III. CHARACTERIZATION:  

  • Who are the principal characters?
  • What kind of people are they?  What motivates them?  What is their “psychology”?
  • Pay particular attention to the following:
  • What does the narrator say about them?
  • What do they say about each other?
  • What do they say about themselves?
  • What do their actions say about them?
  • What do they look like (physical description)?
  • Do they have a past?

 IV. NARRATIVE TECHNIQUE: 

  • Who is telling the story?  (be careful not to confuse the narrator with the author)
  • Is the narrator omniscient?  Of limited knowledge?  Third person?  First person?
  • How would you characterize the narrator? (educated/uneducated, cynical/satirical, naive/disingenuous, etc.)
  • Does the narrator have a particular point of view?  Are there other points of view in the work?
  • What is the narrator’s agenda?  Why is s/he telling the reader this story?
  • Does the narrator manipulate the reader?  How?  Why?
  • How does the narrator “control” the story?

V.   STRUCTURE:

Structure is the conscious patterning, or configuration, of events and situations; plot is the basic element of structure.

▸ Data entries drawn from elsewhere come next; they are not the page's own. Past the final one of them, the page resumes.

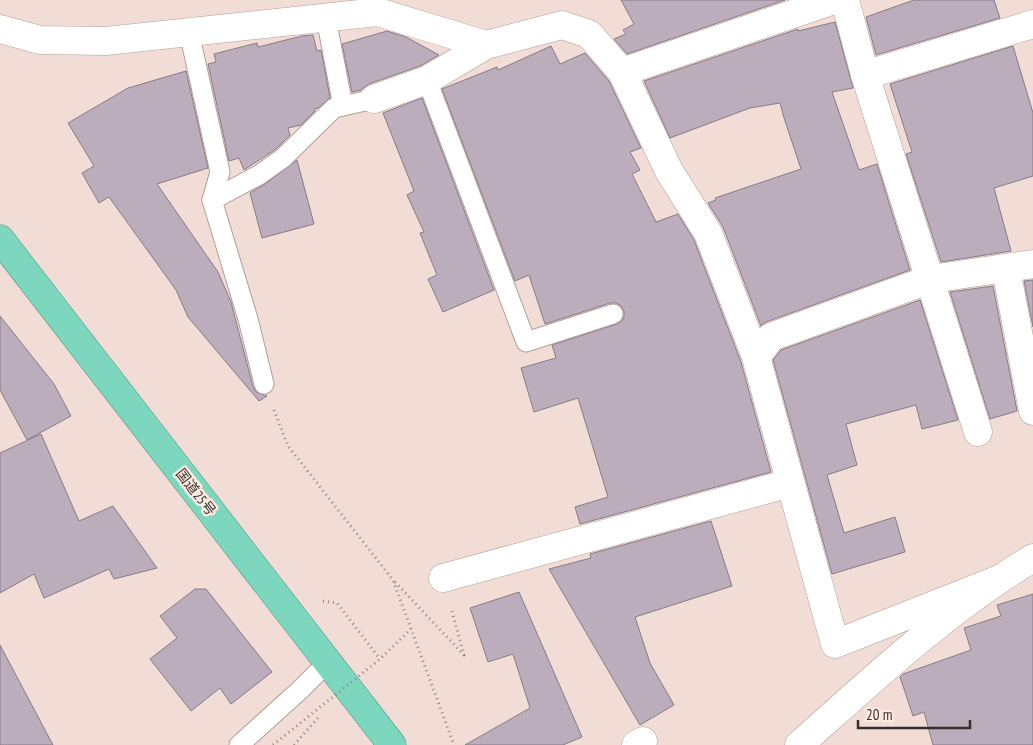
<svg xmlns="http://www.w3.org/2000/svg" width="1033" height="745" font-family="'PT Sans Narrow','Noto Sans JP',sans-serif">
<style>
.building{fill:#bbadbb;stroke:#877b88}
.lines{fill:none;stroke-linecap:round;stroke-linejoin:round}
.service-casing{stroke:#b29f97;stroke-width:21}
.minor-casing{stroke:#b29f97;stroke-width:29}
.trunk-casing{stroke:#4f9680;stroke-width:29}
.path{stroke:#91847e;stroke-width:3;stroke-dasharray:1 4;stroke-linecap:butt}
.service{stroke:#fff;stroke-width:19}
.minor{stroke:#fff;stroke-width:28}
.trunk{stroke:#7cd7be;stroke-width:28}
.path-bridge{stroke:#91847e;stroke-width:3;stroke-dasharray:1 4;stroke-linecap:butt}
.labels{text-anchor:middle;dominant-baseline:central;stroke-width:5;stroke-linejoin:round;paint-order:stroke}
.street-label{font-size:14px;fill:#362f2c;stroke:#ffebe2}
</style>
<rect width="100%" height="100%" fill="#f1ddd5"/>
<!-- building -->
<g class="building">
<polygon points="621,0 785,0 627,54 614,39 626,34 623,30 634,24"/>
<polygon points="914,0 994,0 1000,18 876,55 866,17"/>
<polygon points="835,22 853,88 832,92 859,170 877,164 910,270 766,322 761,326 723,227 708,203 716,200 715,198 801,169 784,118 780,103 750,108 670,138 644,81 798,29 798,31"/>
<polygon points="387,31 406,37 439,55 420,66 369,84 361,90 352,92 342,44"/>
<polygon points="313,35 317,51 321,50 330,98 318,108 314,109 315,111 301,125 288,128 290,135 276,149 244,170 239,158 229,161 208,64 216,62 214,54 257,43 258,47 302,36"/>
<polygon points="551,46 560,64 585,53 609,81 641,148 630,152 640,170 632,174 656,222 678,214 694,240 741,362 771,472 580,524 575,507 608,497 578,398 534,412 521,368 556,358 552,345 617,324 622,321 624,317 624,311 620,305 616,303 610,303 545,324 529,275 515,281 442,89 497,67 498,70"/>
<polygon points="1013,46 1033,113 1033,176 994,188 1011,251 941,262 906,154 912,152 890,84"/>
<polygon points="186,71 208,168 157,184 218,272 231,302 253,387 256,392 267,396 259,401 188,317 176,290 109,197 99,203 82,173 94,166 68,123 128,88"/>
<polygon points="422,98 494,290 443,312 428,279 437,275 420,233 424,232 407,195 414,191 383,113"/>
<polygon points="297,160 314,224 262,238 250,193 265,184"/>
<polygon points="1033,280 1033,327 1024,281"/>
<polygon points="993,286 1017,411 990,419 950,292"/>
<polygon points="920,300 958,420 922,429 916,405 846,424 857,465 827,475 844,533 895,517 905,552 832,574 773,360 781,350"/>
<polygon points="0,316 54,384 71,416 27,440 0,390"/>
<polygon points="41,434 79,521 113,506 157,568 114,579 109,569 44,598 34,574 0,593 0,453"/>
<polygon points="711,521 732,586 635,617 650,663 674,705 640,725 549,569 591,558 590,554"/>
<polygon points="195,589 206,589 272,672 231,704 220,688 191,711 150,659 177,638 160,616"/>
<polygon points="519,592 582,737 563,745 465,745 530,708 513,654 488,662 470,608"/>
<polygon points="1033,594 1033,745 933,745 924,712 913,716 900,677 903,674 971,650 964,628 1001,616 997,605"/>
<polygon points="0,645 53,745 0,745"/>
</g>
<g class="lines">
<!-- service casing -->
<g class="service-casing">
<g id="service">
<polyline points="326,18 343,106"/>
<polyline points="189,32 220,172 212,200 248,319 264,384"/>
<polyline points="427,80 526,342 613,314"/>
<polyline points="212,200 259,175 283,158 334,108 374,99"/>
<polyline points="239,745 300,690 328,662"/>
</g>
</g>
<!-- minor casing -->
<g class="minor-casing">
<g id="minor">
<polyline points="845,0 865,75 978,432"/>
<polyline points="0,29 40,40 106,41 378,12 486,45 562,25 589,34 622,72 834,0"/>
<polyline points="622,72 669,171 708,233 756,357"/>
<polyline points="865,75 1033,24"/>
<polyline points="374,99 427,80 486,45"/>
<polyline points="1006,269 1033,411"/>
<polyline points="443,578 790,483"/>
<polyline points="997,580 835,644 756,357 771,337 931,279 1033,264"/>
<polyline points="636,745 643,741"/>
<path d="M799 745C873 679 948 609 1033 558"/>
</g>
</g>
<!-- trunk casing -->
<g class="trunk-casing">
<polyline id="trunk" points="0,239 392,745"/>
</g>
<!-- path -->
<g class="path">
<polyline points="274,410 288,446 393,580 454,745"/>
<polyline points="395,582 464,655 452,611"/>
<polyline points="323,601 337,603 380,659"/>
<polyline points="294,745 318,718"/>
</g>
<!-- service -->
<use href="#service" class="service"/>
<!-- minor -->
<use href="#minor" class="minor"/>
<!-- trunk -->
<use href="#trunk" class="trunk"/>
<!-- path-bridge -->
<polyline class="path-bridge" points="273,745 380,659 411,629"/>
</g>
<g class="labels">
<!-- street labels -->
<g class="street-label">
<text transform="translate(196 492) rotate(52)">国道25号</text>
</g>
</g>
<!-- scale -->
<path d="M858 720v8h112v-8" fill="none" stroke="#362f2c" stroke-width="2.5"/>
<text x="866" y="720" font-size="15" fill="#362f2c" stroke="#ffebe2" stroke-width="4" paint-order="stroke">20 m</text>
</svg>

  • Does the work follow the traditional five-part structure?: Exposition; rising action; climax; falling action; denouement
  • What liberties does the work take with traditional structure?  What might this achieve?
  • Is structure concrete or abstract?
  • Is there a “frame” or other structural device?  Why do you think the author uses it?

VI. STYLE:

  • What is interesting about the way the story is written?
  • What are the primary technical aspects of the author’s language?
  • long or short sentences?
  • dialogue or narrative?
  • repetition?
  • lexical levels?
  • imagery? (natural, organic, animal, mechanical, visual, olfactory, tactile, abstract, etc.)
  • figurative language?  (metaphors?  similes?  synecdoches?  etc.)
  • allegories? symbols?
  • What is it about this author’s work that makes it specifically his and not someone else’s?
  • Can you tell this writer apart from others by his/her personal style?  What are the clues?

VII. EXTRINSIC FACTORS:

  • How does knowledge of social, political, or economic conditions help you understand the work?
  • What role does the historical period play in creating or enhancing the meaning of the work?
  • What of the author’s life?  friends and colleagues?  interests, language, culture?
  • What is their role in contributing to the meaning of the work?